Task details> Give the records below again, exactly as they appear.

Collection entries
_ _ _ _ _ _ _

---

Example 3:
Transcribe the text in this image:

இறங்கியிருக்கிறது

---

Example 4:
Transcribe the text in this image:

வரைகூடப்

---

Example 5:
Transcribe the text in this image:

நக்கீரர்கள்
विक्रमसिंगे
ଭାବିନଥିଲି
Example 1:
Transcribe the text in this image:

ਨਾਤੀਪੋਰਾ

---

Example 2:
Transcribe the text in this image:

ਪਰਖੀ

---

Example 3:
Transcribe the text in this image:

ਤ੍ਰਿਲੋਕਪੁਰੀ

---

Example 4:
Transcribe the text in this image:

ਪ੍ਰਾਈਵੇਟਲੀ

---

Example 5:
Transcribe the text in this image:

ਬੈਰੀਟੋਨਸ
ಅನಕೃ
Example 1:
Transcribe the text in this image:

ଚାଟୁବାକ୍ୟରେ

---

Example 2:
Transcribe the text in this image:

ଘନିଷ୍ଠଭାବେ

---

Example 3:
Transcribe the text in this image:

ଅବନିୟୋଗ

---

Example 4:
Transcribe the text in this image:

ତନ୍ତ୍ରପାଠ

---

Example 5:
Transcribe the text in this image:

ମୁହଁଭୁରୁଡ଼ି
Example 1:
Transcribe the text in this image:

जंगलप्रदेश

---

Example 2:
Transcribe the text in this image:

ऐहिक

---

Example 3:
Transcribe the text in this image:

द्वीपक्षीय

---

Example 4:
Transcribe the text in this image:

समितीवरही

_ _ _ _ _ _ _

Problem solution>
---

Example 3:
Transcribe the text in this image:

இறங்கியிருக்கிறது

---

Example 4:
Transcribe the text in this image:

வரைகூடப்

---

Example 5:
Transcribe the text in this image:

நக்கீரர்கள்
विक्रमसिंगे
ଭାବିନଥିଲି
Example 1:
Transcribe the text in this image:

ਨਾਤੀਪੋਰਾ

---

Example 2:
Transcribe the text in this image:

ਪਰਖੀ

---

Example 3:
Transcribe the text in this image:

ਤ੍ਰਿਲੋਕਪੁਰੀ

---

Example 4:
Transcribe the text in this image:

ਪ੍ਰਾਈਵੇਟਲੀ

---

Example 5:
Transcribe the text in this image:

ਬੈਰੀਟੋਨਸ
ಅನಕೃ
Example 1:
Transcribe the text in this image:

ଚାଟୁବାକ୍ୟରେ

---

Example 2:
Transcribe the text in this image:

ଘନିଷ୍ଠଭାବେ

---

Example 3:
Transcribe the text in this image:

ଅବନିୟୋଗ

---

Example 4:
Transcribe the text in this image:

ତନ୍ତ୍ରପାଠ

---

Example 5:
Transcribe the text in this image:

ମୁହଁଭୁରୁଡ଼ି
Example 1:
Transcribe the text in this image:

जंगलप्रदेश

---

Example 2:
Transcribe the text in this image:

ऐहिक

---

Example 3:
Transcribe the text in this image:

द्वीपक्षीय

---

Example 4:
Transcribe the text in this image:

समितीवरही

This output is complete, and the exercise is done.